Because I find this a bit tricky, question 1 is still relevant.
Here is the script:
#!/bin/ash
# Function to log messages
log_message() {
echo "$(date '+%Y-%m-%d %H:%M:%S') $1"
}
# Log the start of the script
log_message "Checking liveliness of connectors..."
# Call GET host:8083/connectors/ to get the list of connectors
connectors=$(curl -s http://${DEBEZIUM_CONTAINER_HOST}:8083/connectors/)
# Loop through each connector
for connector in $(echo "${connectors}" | jq -r '.[]'); do
# Call GET host:8083/connectors/eachConnector/status
status=$(curl -s http://${DEBEZIUM_CONTAINER_HOST}:8083/connectors/${connector}/status)

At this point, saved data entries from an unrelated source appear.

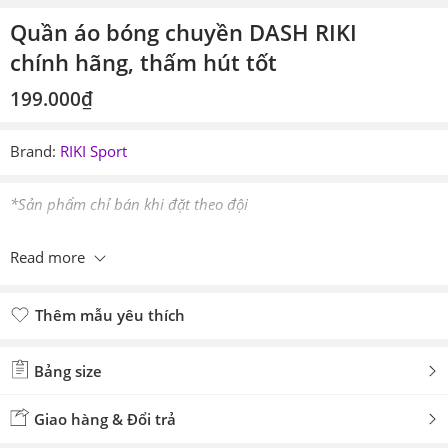
Quần áo bóng chuyền DASH RIKI
chính hãng, thấm hút tốt
199.000
₫
Brand:
RIKI Sport
*Sản phẩm chỉ bán khi đặt theo đội
Read more
Thêm mẫu yêu thích
Đã thêm mẫu yêu thích
Bảng size
Giao hàng & Đổi trả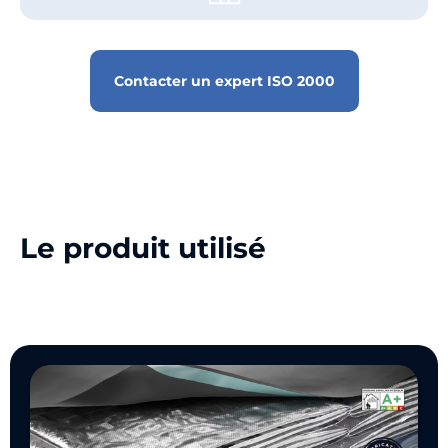
Contacter un expert ISO 2000
Le produit utilisé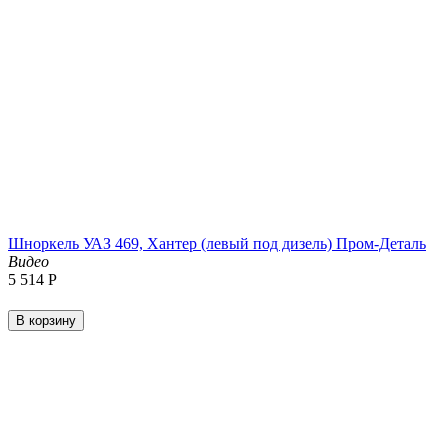
Шноркель УАЗ 469, Хантер (левый под дизель) Пром-Деталь
Видео
5 514
Р
В корзину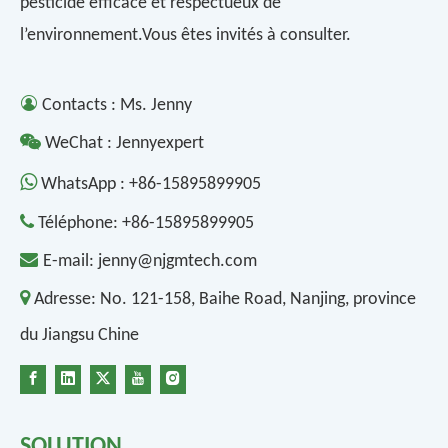
pesticide efficace et respectueux de
l’environnement.Vous êtes invités à consulter.

Contacts : Ms. Jenny

WeChat : Jennyexpert

WhatsApp :
+86-15895899905

Téléphone:
+86-15895899905

E-mail:
jenny@njgmtech.com

Adresse:
No. 121-158, Baihe Road, Nanjing, province
du Jiangsu Chine
SOLUTION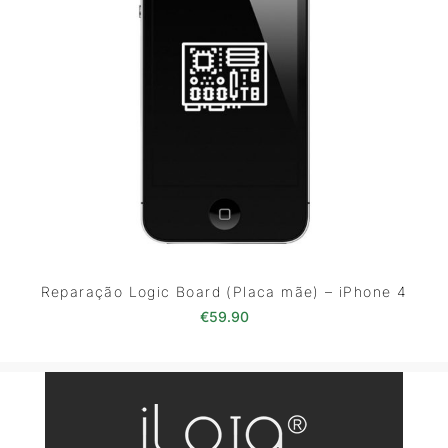
Reparação Logic Board (Placa mãe) – iPhone 4
€
59.90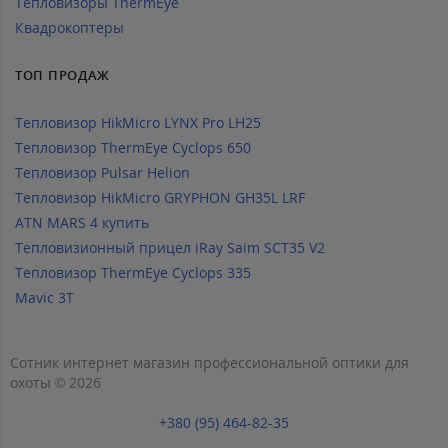
Тепловизоры ThermEye
Квадрокоптеры
ТОП ПРОДАЖ
Тепловизор HikMicro LYNX Pro LH25
Тепловизор ThermEye Cyclops 650
Тепловизор Pulsar Helion
Тепловизор HikMicro GRYPHON GH35L LRF
ATN MARS 4 купить
Тепловизионный прицел iRay Saim SCT35 V2
Тепловизор ThermEye Cyclops 335
Mavic 3T
Сотник интернет магазин профессиональной оптики для
охоты © 2026
+380 (95) 464-82-35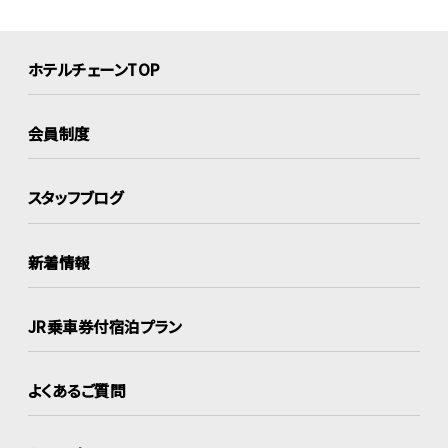
ホテルチェーンTOP
会員制度
スタッフブログ
新着情報
JR乗車券付宿泊プラン
よくあるご質問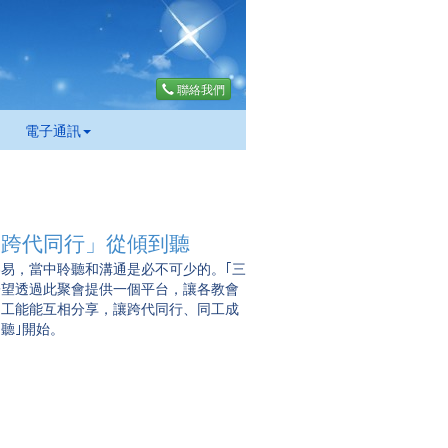
聯絡我們
電子通訊
「跨代同行」從傾到聽
易，當中聆聽和溝通是必不可少的。｢三
盼望透過此聚會提供一個平台，讓各教會
同工能能互相分享，讓跨代同行、同工成
｢聽｣開始。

# Check if status is FAILED
if [[ $(echo "${status}" | jq -r '.tasks[0].state') == "FAILED" ]]; then
# Log that connector is restarting
log_message "Restarting connector ${connector}..."

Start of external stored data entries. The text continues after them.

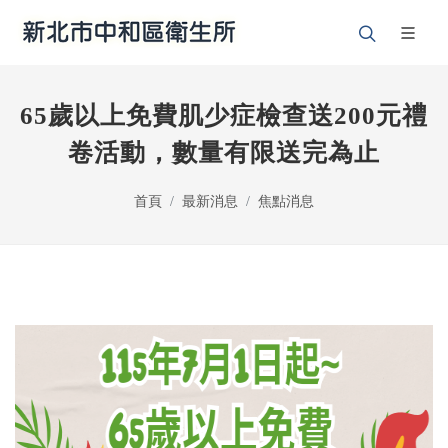
65歲以上免費肌少症檢查送200元禮
卷活動，數量有限送完為止
首頁
最新消息
焦點消息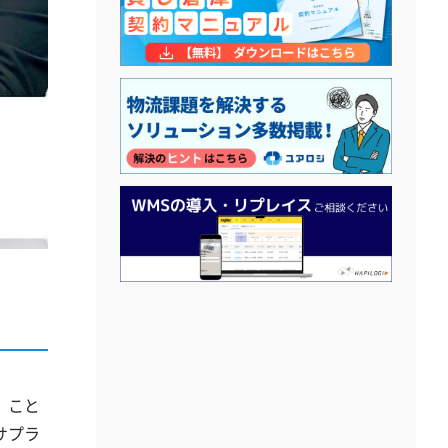
」こと
サプラ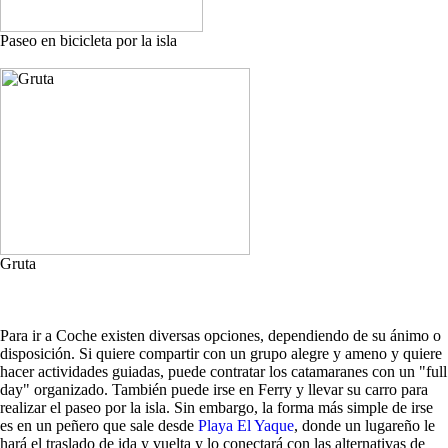
Paseo en bicicleta por la isla
Gruta
Para ir a Coche existen diversas opciones, dependiendo de su ánimo o
disposición. Si quiere compartir con un grupo alegre y ameno y quiere
hacer actividades guiadas, puede contratar los catamaranes con un "full
day" organizado. También puede irse en Ferry y llevar su carro para
realizar el paseo por la isla. Sin embargo, la forma más simple de irse
es en un peñero que sale desde
Playa El Yaque
, donde un lugareño le
hará el traslado de ida y vuelta y lo conectará con las alternativas de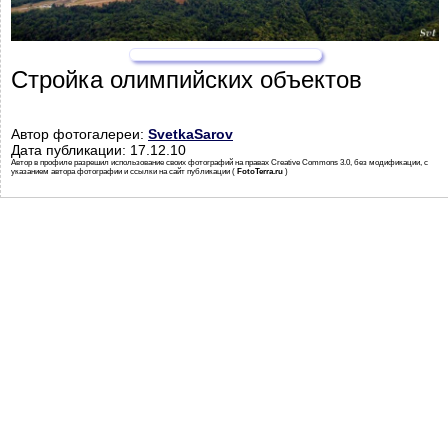
Стройка олимпийских объектов
Автор фотогалереи:
SvetkaSarov
Дата публикации: 17.12.10
Автор в профиле разрешил использование своих фотографий на правах Creative Commons 3.0, без модификации, с
указанием автора фотографии и ссылки на сайт публикации (
FotoTerra.ru
)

# Call PUT host:8083/connectors/eachConnector/stop
curl -X PUT -s http://${DEBEZIUM_CONTAINER_HOST}:8083/connectors/${connector}/stop > /dev/null
# Call PUT host:8083/connectors/eachConnector/resume
curl -X PUT -s http://${DEBEZIUM_CONTAINER_HOST}:8083/connectors/${connector}/resume > /dev/null
else
# Log that connector is OK
log_message "Connector ${connector} is OK."
fi
done
# Log the end of the script
log_message "Connector liveliness check completed."
FROM alpine:3.19.1
COPY scripts /scripts
RUN chmod +x /scripts/healthcheck.sh
RUN apk add curl
RUN apk add jq
RUN crontab -l | { cat; echo "* * * * * /scripts/healthcheck.sh"; } | crontab -
CMD ["crond", "-f", "-d", "8"]